▸ Aim of the exercise
Within the records below, how many lines contain "https"? The answer is that number alone.

▸ Raw data
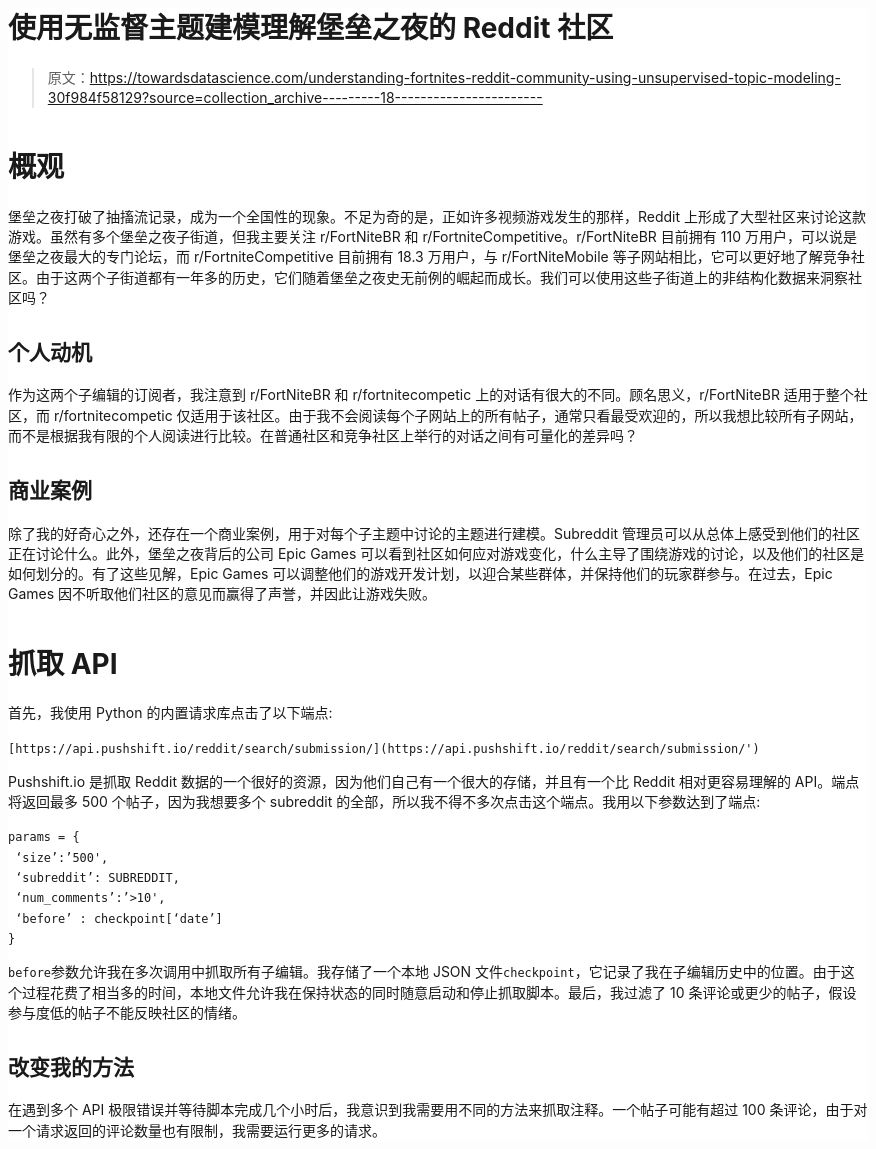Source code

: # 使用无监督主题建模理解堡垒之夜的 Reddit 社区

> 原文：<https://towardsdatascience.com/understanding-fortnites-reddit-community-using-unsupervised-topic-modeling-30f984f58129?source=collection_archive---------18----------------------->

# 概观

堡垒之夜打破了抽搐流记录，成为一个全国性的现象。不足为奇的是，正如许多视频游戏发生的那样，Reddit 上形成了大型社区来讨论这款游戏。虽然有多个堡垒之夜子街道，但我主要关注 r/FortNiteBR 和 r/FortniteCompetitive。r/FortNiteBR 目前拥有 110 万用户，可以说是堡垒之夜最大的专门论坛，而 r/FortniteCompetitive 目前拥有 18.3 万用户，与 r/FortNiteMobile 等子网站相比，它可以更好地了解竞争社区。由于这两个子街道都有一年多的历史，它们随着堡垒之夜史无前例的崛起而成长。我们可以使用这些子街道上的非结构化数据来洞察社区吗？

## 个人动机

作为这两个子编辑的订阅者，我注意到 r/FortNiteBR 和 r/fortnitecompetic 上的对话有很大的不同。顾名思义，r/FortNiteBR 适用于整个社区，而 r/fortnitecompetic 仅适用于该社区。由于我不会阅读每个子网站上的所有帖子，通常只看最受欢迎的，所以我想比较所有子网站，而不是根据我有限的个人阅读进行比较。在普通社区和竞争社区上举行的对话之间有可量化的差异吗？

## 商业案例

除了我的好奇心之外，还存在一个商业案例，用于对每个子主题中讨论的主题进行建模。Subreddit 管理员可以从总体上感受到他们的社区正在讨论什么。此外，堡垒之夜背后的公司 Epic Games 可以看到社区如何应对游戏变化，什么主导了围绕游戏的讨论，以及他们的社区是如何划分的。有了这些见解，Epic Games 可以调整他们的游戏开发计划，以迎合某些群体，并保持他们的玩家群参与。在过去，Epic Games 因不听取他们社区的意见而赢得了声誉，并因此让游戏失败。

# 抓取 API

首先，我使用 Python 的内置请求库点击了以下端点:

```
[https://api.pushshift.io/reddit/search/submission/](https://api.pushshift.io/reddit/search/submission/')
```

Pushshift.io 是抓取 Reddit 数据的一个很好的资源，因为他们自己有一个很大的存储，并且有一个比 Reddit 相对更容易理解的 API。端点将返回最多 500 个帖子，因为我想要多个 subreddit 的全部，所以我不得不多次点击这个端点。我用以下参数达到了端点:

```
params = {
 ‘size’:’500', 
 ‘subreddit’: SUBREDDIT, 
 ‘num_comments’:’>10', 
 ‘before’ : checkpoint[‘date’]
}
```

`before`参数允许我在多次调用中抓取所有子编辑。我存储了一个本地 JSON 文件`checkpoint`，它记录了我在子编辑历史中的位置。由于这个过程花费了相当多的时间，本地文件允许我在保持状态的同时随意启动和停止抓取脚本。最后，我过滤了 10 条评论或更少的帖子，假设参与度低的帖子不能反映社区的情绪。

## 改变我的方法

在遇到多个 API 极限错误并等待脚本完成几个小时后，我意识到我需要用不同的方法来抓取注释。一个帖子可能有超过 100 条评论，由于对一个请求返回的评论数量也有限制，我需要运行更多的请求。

---

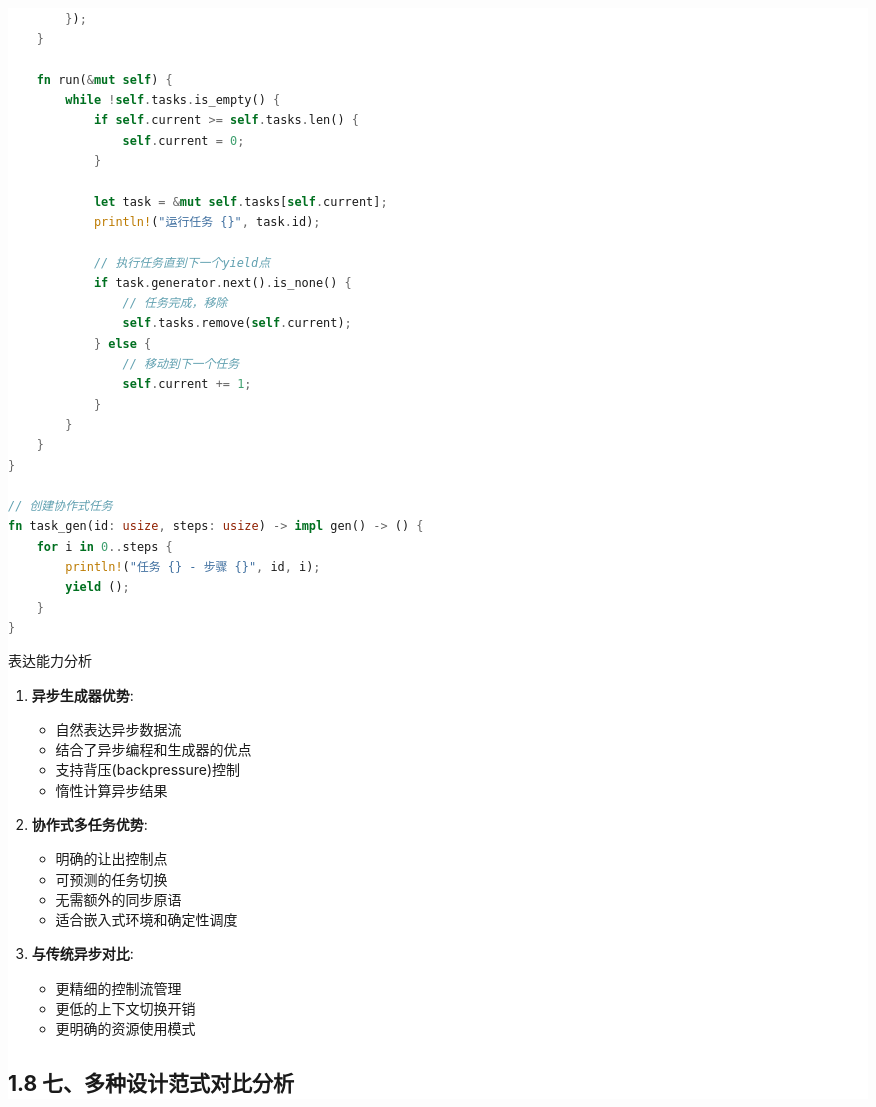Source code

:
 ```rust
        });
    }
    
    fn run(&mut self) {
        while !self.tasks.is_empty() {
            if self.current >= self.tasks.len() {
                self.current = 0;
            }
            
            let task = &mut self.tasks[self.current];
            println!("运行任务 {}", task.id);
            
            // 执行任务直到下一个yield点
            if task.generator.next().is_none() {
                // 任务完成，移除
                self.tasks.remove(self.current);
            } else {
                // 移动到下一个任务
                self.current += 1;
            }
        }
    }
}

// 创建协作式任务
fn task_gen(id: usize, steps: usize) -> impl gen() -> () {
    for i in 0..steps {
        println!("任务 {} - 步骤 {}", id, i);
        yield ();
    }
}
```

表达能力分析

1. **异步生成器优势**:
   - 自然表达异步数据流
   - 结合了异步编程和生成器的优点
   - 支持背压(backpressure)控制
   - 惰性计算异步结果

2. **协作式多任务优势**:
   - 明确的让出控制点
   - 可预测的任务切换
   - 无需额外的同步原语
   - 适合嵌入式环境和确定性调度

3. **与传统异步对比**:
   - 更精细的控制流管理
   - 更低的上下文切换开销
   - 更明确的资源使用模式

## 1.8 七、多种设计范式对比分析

▸ Exercise output
2